What a wonderfully bizarre picture: Shenzhen, the tech mega-city in December - on the office floors and in the conference rooms people meet the industrious and hard-working colleagues wearing thick winter jackets. Are they freezing more than others or is it an energy problem? Not at all. The answer is much simpler: for the few weeks in the year when the temperature drops below 18 degrees, it is more efficient to have employees wear jackets than to equip buildings with heating technology.
The situation is quite different with the equipment around the topic of Artificial Intelligence. The photo of the AI-controlled Smart City Observatory in Longgang, Shenzhen will certainly not only impress NASA, but would also serve as the backdrop for a science-fiction blockbuster. This is where the gigantic amounts of data that are collected throughout the city and processed with the help of AI flow together.

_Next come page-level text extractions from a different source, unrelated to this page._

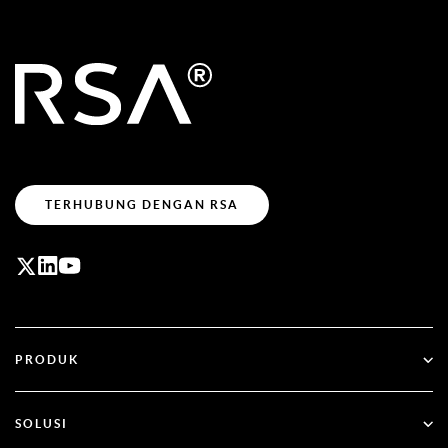
TERHUBUNG DENGAN RSA
PRODUK
ID Plus
SOLUSI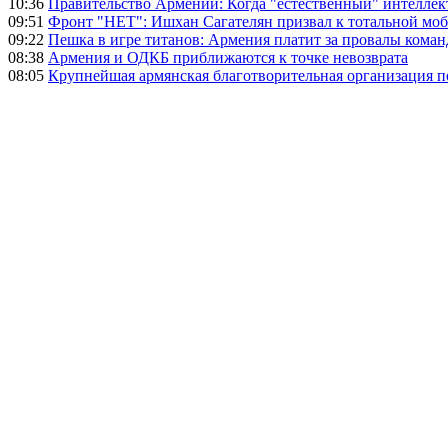
10:36
Правительство Армении: Когда "естественный" интеллек
09:51
Фронт "НЕТ": Ишхан Сагателян призвал к тотальной моб
09:22
Пешка в игре титанов: Армения платит за провалы ком
08:38
Армения и ОДКБ приближаются к точке невозврата
08:05
Крупнейшая армянская благотворительная организация 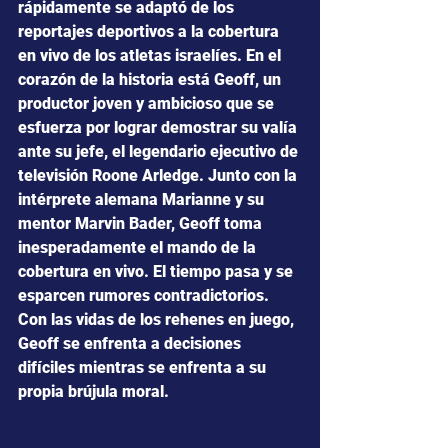
rápidamente se adaptó de los 
reportajes deportivos a la cobertura 
en vivo de los atletas israelíes. En el 
corazón de la historia está Geoff, un 
productor joven y ambicioso que se 
esfuerza por lograr demostrar su valía 
ante su jefe, el legendario ejecutivo de 
televisión Roone Arledge. Junto con la 
intérprete alemana Marianne y su 
mentor Marvin Bader, Geoff toma 
inesperadamente el mando de la 
cobertura en vivo. El tiempo pasa y se 
esparcen rumores contradictorios. 
Con las vidas de los rehenes en juego, 
Geoff se enfrenta a decisiones 
difíciles mientras se enfrenta a su 
propia brújula moral.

Besides the coats in the office topic I constantly wondered: How can the more than 30 employees mentally grasp and contextually process the entire column, diagrams as well as other information graphics displayed on the enormous display? How useful is it to turn innumerable data streams into a multitude of cake and bar charts or heat maps? Even sudoku experienced employees should find it difficult to create the dependency to the right heatmap from the left upper middle diagram compared to the lower right bar graph. Seriously, is AI processing the flood of data or just maintaining it?

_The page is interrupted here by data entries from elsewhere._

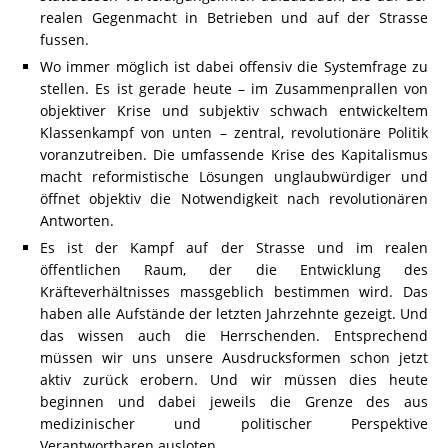
realen Gegenmacht in Betrieben und auf der Strasse
fussen.
Wo immer möglich ist dabei offensiv die Systemfrage zu
stellen. Es ist gerade heute – im Zusammenprallen von
objektiver Krise und subjektiv schwach entwickeltem
Klassenkampf von unten – zentral, revolutionäre Politik
voranzutreiben. Die umfassende Krise des Kapitalismus
macht reformistische Lösungen unglaubwürdiger und
öffnet objektiv die Notwendigkeit nach revolutionären
Antworten.
Es ist der Kampf auf der Strasse und im realen
öffentlichen Raum, der die Entwicklung des
Kräfteverhältnisses massgeblich bestimmen wird. Das
haben alle Aufstände der letzten Jahrzehnte gezeigt. Und
das wissen auch die Herrschenden. Entsprechend
müssen wir uns unsere Ausdrucksformen schon jetzt
aktiv zurück erobern. Und wir müssen dies heute
beginnen und dabei jeweils die Grenze des aus
medizinischer und politischer Perspektive
Verantwortbaren ausloten.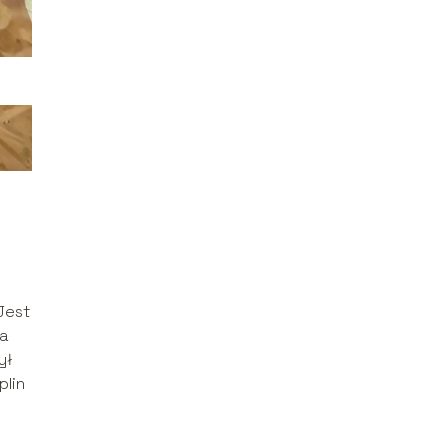
Jest
ca
ył
plin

Shouldn't it be the power of AI to create value from data so we can make decisions faster, easier or more meaningful? Or is it just a design question? Is the central screen simply not designed to be user-friendly? Do designers need to learn to make better graphics in the age of AI? Do design and petabytes of data fit together at all?

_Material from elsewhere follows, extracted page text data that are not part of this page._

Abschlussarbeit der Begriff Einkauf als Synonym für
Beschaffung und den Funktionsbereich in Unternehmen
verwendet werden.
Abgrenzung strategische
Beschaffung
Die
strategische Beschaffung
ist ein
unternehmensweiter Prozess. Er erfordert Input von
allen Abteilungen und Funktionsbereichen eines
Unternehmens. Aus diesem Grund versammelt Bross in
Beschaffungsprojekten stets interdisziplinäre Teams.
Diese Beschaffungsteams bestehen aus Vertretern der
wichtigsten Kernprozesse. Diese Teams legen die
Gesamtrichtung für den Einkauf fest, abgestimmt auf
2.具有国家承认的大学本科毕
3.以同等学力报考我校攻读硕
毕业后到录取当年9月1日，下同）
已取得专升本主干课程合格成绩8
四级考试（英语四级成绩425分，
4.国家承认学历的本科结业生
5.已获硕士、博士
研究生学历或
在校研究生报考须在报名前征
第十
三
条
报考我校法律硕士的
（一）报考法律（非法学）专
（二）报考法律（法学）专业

AI does not work without data. But data has no value if it is not used. This is where design comes into play. Because designers create value by making something useful - more and more through AI.
The work order is thus: Create value X (output) for target group Y (user of my output) so that they can use the data input of Z (processed by AI). AI is thus the enabling technology and gives designers an entirely new field of action and market opportunities.
AI is thus the enabling technology and gives designers an entirely new field of action and market opportunities
A good AI example can be found today in cancer imaging/screening. The AI recognizes by comparing with thousands of learned reference data, if and where in a picture cancer cells. The oncologist conclusively validates this and draw conclusions for the therapy. The value lies in the significantly increased diagnostic reliability.
And what can the designer contribute to that? US based startup Zensors has developed an artificial intelligent software that allows to easily evaluate temporal events, objects and more within a visual action range of video data (say a live video camera). For example, it is quite banal to count the use of serving trays in a restaurant and then automatically deliver new ones. Or gather contextual information to streamline the flow of visitors in it to fill another box office. And this in a quite simple manner with a graphical interface and without Python knowledge.
Every day, more and more weak artificial intelligent software modules are coming onto the market. Like today with Photoshop, Illustrator or Sketch, we will be able to use these modules of data to develop super exciting and above all human meaningful digital product and service compositions. Since we are just at the beginning of the digital transformation, the imagination has no limits.
Maybe then the noise from the flood of data becomes harmonic information.